### TO-DO ITEM
Report each line of the material below that contains the string "poison", copying every such line in full. Treat the match as case-sensitive.
<<<<
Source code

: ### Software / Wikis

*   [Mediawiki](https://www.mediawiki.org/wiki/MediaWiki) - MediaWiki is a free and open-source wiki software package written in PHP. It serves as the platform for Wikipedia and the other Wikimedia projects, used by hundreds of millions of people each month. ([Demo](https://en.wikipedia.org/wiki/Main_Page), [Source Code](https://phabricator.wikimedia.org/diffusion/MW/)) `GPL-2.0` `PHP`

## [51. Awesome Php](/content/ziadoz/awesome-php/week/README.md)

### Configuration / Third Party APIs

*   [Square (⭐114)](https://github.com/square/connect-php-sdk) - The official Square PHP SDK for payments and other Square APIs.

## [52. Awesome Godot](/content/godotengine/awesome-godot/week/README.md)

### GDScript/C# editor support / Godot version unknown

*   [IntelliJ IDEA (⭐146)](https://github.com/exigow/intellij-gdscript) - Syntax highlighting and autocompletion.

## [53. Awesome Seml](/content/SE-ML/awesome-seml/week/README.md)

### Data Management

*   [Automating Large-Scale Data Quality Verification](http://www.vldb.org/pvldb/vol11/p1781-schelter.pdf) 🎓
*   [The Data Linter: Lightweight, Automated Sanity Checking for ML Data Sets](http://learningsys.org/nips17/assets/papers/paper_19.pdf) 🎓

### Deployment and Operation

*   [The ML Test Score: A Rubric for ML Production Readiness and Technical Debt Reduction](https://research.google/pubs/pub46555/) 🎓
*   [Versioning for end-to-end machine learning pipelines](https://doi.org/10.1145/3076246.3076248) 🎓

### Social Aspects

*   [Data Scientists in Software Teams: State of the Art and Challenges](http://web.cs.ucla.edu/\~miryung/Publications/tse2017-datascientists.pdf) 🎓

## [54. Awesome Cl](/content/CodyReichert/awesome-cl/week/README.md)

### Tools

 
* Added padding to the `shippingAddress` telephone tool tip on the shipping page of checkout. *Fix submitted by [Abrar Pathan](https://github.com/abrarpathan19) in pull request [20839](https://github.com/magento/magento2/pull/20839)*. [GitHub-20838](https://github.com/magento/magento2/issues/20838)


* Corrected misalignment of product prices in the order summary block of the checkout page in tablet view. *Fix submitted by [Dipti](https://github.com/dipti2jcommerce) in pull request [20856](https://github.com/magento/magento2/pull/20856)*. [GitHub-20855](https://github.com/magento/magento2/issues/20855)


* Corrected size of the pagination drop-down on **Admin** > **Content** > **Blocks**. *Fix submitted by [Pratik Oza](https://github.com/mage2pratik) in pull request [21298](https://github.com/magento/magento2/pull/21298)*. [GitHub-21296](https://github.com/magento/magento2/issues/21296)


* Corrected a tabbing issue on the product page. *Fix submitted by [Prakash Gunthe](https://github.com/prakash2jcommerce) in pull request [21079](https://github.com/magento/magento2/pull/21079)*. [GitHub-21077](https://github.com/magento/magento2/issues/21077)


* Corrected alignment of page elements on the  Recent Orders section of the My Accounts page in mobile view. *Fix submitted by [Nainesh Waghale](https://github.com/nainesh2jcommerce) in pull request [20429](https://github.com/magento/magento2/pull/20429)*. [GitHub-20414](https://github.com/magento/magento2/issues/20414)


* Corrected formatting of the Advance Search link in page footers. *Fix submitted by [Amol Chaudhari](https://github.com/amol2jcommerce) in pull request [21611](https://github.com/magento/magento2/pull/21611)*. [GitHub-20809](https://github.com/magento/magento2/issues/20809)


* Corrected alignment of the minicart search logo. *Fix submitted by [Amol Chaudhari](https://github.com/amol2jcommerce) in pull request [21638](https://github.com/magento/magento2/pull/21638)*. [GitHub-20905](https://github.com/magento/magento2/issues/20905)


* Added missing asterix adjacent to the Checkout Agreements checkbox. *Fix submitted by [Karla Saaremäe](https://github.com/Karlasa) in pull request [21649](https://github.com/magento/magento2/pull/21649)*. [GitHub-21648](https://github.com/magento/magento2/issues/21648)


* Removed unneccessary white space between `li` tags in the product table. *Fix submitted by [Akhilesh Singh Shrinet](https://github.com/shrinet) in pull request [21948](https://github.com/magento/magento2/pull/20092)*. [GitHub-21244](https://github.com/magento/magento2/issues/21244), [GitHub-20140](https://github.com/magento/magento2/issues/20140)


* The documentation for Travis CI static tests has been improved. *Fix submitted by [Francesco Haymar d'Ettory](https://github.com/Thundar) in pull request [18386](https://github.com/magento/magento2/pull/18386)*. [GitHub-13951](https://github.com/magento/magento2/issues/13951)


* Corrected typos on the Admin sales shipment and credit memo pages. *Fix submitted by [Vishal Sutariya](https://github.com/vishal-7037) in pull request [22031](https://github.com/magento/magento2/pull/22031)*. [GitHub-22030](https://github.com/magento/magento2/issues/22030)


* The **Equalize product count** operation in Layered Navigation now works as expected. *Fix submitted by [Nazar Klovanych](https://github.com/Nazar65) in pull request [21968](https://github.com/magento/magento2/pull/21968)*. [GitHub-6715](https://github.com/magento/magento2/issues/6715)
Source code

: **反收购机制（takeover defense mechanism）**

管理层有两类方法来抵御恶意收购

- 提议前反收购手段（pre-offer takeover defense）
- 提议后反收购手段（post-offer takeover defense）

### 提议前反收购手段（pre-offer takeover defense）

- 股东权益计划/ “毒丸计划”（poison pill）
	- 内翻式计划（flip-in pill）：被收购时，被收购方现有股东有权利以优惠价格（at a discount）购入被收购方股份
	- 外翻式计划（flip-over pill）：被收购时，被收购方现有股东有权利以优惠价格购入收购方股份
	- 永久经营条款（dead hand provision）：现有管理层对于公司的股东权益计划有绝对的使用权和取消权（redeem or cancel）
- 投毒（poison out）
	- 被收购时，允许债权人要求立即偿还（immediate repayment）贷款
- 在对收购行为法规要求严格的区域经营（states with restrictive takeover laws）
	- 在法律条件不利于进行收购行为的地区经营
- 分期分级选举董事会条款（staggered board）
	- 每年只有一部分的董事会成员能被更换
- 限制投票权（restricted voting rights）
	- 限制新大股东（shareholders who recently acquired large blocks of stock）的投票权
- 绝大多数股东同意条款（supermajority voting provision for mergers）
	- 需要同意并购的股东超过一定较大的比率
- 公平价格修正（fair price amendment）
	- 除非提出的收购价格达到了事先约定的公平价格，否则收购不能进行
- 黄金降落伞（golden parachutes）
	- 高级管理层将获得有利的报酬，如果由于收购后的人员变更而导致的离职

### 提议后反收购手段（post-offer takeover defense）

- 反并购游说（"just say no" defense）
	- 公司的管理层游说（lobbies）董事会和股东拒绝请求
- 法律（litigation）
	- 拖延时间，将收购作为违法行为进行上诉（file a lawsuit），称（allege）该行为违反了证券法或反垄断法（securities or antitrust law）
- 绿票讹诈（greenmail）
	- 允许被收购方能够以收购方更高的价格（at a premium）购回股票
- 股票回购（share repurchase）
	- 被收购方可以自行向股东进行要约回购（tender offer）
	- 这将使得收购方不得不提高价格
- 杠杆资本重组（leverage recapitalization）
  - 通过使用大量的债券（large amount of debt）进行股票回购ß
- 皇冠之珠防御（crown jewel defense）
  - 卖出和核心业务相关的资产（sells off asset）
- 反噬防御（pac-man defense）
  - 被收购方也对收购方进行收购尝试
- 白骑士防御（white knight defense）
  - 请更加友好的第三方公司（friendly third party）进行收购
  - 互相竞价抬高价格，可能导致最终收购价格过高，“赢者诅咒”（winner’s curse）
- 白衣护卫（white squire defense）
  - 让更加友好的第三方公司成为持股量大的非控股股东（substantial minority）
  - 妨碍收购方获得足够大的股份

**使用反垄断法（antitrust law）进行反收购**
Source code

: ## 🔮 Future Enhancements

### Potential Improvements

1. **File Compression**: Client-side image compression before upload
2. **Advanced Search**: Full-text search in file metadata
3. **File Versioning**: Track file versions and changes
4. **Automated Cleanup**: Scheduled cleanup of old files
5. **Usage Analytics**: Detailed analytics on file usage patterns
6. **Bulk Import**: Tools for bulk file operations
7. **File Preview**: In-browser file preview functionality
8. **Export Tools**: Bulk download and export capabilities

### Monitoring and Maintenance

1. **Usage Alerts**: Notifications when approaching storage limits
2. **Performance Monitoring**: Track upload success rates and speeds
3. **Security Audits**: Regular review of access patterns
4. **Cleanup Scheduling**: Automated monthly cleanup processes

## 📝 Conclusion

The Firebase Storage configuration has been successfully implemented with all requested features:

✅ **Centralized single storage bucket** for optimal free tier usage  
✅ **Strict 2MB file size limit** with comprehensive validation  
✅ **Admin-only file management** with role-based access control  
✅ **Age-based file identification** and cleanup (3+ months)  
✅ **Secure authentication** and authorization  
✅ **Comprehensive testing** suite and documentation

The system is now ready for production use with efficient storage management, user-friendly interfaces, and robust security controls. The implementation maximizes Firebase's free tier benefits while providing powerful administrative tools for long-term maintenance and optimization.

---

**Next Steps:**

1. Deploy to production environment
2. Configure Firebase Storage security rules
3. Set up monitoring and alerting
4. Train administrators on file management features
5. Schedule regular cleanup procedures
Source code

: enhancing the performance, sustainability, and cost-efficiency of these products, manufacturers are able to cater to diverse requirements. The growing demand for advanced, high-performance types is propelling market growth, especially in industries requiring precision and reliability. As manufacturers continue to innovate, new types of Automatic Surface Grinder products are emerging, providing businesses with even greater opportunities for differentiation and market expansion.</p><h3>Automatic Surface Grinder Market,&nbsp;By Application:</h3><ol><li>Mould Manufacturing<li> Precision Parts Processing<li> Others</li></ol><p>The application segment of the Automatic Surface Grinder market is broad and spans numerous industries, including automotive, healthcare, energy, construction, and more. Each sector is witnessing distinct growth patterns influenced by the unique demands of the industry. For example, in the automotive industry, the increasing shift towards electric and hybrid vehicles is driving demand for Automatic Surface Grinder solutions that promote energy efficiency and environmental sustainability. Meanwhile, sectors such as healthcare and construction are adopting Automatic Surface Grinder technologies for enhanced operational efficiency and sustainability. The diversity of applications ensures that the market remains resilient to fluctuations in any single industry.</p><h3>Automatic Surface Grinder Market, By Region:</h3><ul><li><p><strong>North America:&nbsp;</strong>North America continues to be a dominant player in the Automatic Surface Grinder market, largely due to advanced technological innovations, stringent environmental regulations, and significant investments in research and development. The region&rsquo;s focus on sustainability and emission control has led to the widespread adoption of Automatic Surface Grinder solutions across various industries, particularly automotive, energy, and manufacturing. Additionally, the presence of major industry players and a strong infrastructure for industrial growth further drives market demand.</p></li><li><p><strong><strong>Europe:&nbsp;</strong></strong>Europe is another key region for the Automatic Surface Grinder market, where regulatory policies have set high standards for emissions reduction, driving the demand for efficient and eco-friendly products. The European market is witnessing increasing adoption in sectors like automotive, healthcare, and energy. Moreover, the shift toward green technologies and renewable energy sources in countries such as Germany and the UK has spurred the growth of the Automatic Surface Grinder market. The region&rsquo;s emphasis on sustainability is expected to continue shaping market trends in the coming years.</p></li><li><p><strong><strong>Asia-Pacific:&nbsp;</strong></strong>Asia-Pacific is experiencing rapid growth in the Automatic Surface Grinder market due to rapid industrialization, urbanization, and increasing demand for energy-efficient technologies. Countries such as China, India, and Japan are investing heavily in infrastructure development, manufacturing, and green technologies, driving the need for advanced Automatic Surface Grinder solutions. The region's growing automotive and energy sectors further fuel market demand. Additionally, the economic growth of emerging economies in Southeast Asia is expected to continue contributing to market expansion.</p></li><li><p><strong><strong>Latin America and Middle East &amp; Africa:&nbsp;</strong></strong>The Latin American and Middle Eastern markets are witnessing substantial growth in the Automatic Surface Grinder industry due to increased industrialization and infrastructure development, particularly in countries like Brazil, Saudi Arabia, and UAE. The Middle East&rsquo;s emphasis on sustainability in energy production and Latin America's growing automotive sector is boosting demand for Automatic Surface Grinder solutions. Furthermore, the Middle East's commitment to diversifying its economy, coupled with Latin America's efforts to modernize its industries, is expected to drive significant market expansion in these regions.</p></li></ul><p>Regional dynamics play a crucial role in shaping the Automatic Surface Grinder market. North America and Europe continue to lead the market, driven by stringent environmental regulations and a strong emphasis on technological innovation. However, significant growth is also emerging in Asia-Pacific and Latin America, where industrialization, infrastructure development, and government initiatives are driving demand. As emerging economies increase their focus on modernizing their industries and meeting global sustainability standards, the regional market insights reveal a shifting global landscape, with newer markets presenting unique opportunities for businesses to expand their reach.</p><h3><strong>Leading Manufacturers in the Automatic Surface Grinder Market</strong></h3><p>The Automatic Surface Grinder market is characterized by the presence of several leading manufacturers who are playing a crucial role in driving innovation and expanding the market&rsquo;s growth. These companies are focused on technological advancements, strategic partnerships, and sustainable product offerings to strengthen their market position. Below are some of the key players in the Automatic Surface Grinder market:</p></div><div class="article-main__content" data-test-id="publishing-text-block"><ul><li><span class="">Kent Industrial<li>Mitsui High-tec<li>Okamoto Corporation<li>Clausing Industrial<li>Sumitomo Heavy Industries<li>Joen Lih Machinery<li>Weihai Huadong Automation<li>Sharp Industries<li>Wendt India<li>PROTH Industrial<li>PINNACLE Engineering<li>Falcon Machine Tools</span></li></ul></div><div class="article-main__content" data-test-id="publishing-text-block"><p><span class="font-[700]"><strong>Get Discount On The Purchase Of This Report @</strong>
>>>>
### RESPONSE
- 股东权益计划/ “毒丸计划”（poison pill）
- 投毒（poison out）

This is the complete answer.